Excerpted text Start Marker

As part of an ingress pipeline of a network device, the network device receives a data packet, according to block 710.


The network device forwards the data packet to the egress pipeline, according to block 720. In this context, forwarding to a pipeline can refer to causing the network device to perform one or more operations represented by the egress pipeline.


As part of the egress pipeline, the network device delays release of the data packet until a predetermined release time, according to block 730.


As part of the egress pipeline, the network device releases the data packet at the predetermined release time, according to block 740. As part of releasing the data packet, the network device loops the released packet back to the ingress pipeline. Loopback can be in the network device, e.g., as shown and described with reference to FIG. 5A, or through a switch, e.g., as shown and described with reference to FIG. 5B.


Implementations of the present technology include, but are not restricted to, the following:

    • (1) A system for fair data packet delivery, including: a plurality of network interface controllers (NICs), each NIC coupled to a respective receiver device, each NIC including respective memory and configured to: receive a data packet on behalf of the respective receiver device coupled to the NIC; delay release of the data packet to the respective receiver device until reaching a predetermined release time, wherein the data packet is loaded in the memory of the NIC while the release is delayed; and release, at the predetermined release time, the data packet in the memory for delivery to the respective receiver device.
    • (2) The system of (1), wherein each NIC includes a respective hardware clock, and wherein each NIC is further configured to: synchronize the hardware clock with each hardware clock of the plurality of NICs; and wherein in releasing the data packet at the predetermined release time, the NIC is configured to release the data packet when the synchronized hardware clock for the NIC indicates the predetermined release time.
    • (3) The system of (2), wherein each data packet received by the plurality of NICs is multicast by a sender device configured to tag the data packet with the predetermined release time.
    • (4) The system any one of (1)-(3), wherein each NIC includes an ingress pipeline and an egress pipeline, and wherein: as part of the ingress pipeline, the NIC is configured to perform operations associated with the receipt of data intended for the respective receiver device coupled to the NIC; and as part of the egress pipeline, perform operations associated with the transmission of data from the respective receiver device.
    • (5) The system of (4), wherein each NIC is configured to: as part of the ingress pipeline, receive the data packet, delay release of the data packet, and release the data packet at the predetermined release time.
    • (6) The system of either (4) or (5), wherein each NIC is configured to: as part of the ingress pipeline, receive the data packet; and forward the data packet to the egress pipeline, wherein the NIC is configured to, as part of the egress pipeline: delay release of the data packet until the predetermined release time, and release the data packet at the predetermined release time, wherein in releasing the data packet, the NIC is configured to loop back the released data packet to the ingress pipeline.
    • (7) The system of (6), wherein each of the NICs and each of the receiver devices are coupled to a switch; and wherein for each NIC, in looping the released data packet back to the ingress pipeline, the NIC is configured to release, through the switch, the released data packet to the respective receiver device for the NIC.
    • (8) The system of (7), wherein each of the receiver devices are coupled to the switch using cables of equal length.
    • (9) The system of any one of (4)-(8), wherein operations associated with the transmission of the data from the respective receiver device include operations for traffic shaping the data prior to transmission.
    • (10) The system of any one of (1)-(9), wherein the predetermined release time is based on a delay of 1-400 microseconds.

Excerpted text End Marker

▶ Set of tasks:
**A.** Translate this sentence from the excerpt on fair packet delivery into Spanish: "As part of the egress pipeline, the network device delays release of the data packet until a predetermined release time, according to block 730."
**B.** Summarize the excerpt on fair packet delivery in two sentences.
**C.** Print the part of the excerpt on fair packet delivery starting with "Implementations of the" and going on through "to the respective receiver device.".
The records are separate material, unrelated to the excerpt on fair packet delivery.

Provided information Start Marker

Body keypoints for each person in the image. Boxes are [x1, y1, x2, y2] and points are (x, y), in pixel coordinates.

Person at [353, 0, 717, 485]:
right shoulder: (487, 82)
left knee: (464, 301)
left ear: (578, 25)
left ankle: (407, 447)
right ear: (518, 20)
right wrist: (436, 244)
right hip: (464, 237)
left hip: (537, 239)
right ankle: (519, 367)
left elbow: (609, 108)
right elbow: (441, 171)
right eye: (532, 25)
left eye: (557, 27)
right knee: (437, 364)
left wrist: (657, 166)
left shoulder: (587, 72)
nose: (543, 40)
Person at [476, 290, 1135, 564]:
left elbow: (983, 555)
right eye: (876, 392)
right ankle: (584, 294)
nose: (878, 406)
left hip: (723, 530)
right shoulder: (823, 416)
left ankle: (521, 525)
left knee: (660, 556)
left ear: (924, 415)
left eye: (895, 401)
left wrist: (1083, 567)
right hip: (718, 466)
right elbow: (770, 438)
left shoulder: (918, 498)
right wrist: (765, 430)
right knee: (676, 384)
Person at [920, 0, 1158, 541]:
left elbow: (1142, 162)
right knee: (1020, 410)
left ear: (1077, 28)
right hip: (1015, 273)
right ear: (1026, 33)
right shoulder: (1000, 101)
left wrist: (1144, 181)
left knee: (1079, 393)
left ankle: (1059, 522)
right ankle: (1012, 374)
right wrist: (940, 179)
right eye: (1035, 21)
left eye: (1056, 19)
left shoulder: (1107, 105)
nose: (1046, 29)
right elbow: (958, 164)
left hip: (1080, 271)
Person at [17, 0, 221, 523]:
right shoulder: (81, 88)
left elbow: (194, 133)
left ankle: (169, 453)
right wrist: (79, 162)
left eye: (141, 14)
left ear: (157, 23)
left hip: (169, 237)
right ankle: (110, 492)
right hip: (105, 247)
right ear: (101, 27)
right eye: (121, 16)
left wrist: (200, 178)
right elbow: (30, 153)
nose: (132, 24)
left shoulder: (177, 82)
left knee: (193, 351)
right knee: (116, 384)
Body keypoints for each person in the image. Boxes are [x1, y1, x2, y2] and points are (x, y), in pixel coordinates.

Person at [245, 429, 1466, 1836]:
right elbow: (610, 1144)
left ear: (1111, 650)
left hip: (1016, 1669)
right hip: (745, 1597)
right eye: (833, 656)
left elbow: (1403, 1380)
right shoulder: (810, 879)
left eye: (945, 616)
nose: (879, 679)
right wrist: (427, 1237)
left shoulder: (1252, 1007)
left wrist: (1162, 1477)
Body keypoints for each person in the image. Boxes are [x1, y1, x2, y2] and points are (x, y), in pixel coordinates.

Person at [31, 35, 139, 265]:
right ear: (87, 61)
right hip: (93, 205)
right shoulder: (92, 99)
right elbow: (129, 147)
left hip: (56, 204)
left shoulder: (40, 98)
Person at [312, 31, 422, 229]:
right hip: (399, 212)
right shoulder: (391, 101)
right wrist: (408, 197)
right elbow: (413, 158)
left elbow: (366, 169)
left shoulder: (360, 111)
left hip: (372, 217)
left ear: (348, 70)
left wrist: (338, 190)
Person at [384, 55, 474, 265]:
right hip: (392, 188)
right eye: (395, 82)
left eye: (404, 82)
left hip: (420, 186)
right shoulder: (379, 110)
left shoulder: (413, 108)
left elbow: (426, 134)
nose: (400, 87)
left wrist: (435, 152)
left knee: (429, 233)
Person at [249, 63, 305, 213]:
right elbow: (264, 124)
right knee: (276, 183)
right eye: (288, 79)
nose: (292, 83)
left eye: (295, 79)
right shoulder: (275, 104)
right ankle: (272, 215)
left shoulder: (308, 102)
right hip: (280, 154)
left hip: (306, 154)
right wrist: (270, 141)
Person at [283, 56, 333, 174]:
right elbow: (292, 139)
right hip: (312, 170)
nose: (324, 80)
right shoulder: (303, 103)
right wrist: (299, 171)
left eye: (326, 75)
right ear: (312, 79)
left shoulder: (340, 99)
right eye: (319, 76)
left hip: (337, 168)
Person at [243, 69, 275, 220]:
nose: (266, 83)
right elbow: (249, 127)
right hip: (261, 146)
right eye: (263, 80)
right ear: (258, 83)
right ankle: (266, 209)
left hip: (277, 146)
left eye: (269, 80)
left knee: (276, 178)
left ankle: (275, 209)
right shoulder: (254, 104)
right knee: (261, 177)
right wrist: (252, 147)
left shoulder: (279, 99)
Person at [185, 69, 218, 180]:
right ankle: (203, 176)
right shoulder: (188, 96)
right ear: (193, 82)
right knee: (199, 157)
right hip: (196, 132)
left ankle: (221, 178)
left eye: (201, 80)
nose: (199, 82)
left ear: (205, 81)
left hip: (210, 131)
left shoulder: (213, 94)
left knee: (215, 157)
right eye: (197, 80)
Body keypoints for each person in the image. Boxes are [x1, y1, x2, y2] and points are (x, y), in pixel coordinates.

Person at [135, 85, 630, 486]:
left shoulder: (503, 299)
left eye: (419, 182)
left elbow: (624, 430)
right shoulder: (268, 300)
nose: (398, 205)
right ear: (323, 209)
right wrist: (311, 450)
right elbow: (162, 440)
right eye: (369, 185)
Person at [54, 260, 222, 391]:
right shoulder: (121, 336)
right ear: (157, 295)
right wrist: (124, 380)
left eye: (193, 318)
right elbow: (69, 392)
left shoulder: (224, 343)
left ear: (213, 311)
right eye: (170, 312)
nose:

Provided information End Marker

▶ Solutions per task:
**A.** Como parte de la canalización de salida, el dispositivo de red retrasa la liberación del paquete de datos hasta un momento de liberación predeterminado, según el bloque 730.

**B.** A network device receives a data packet in its ingress pipeline, forwards it to the egress pipeline, delays its release until a predetermined release time, and then releases it by looping it back to the ingress pipeline. The listed implementations describe a system of network interface controllers, each coupled to a receiver device, that hold a received packet in memory until a predetermined release time and then release it to that device, with variations such as synchronized hardware clocks, a shared switch, and a delay of 1-400 microseconds.

**C.**
Implementations of the present technology include, but are not restricted to, the following:

    • (1) A system for fair data packet delivery, including: a plurality of network interface controllers (NICs), each NIC coupled to a respective receiver device, each NIC including respective memory and configured to: receive a data packet on behalf of the respective receiver device coupled to the NIC; delay release of the data packet to the respective receiver device until reaching a predetermined release time, wherein the data packet is loaded in the memory of the NIC while the release is delayed; and release, at the predetermined release time, the data packet in the memory for delivery to the respective receiver device.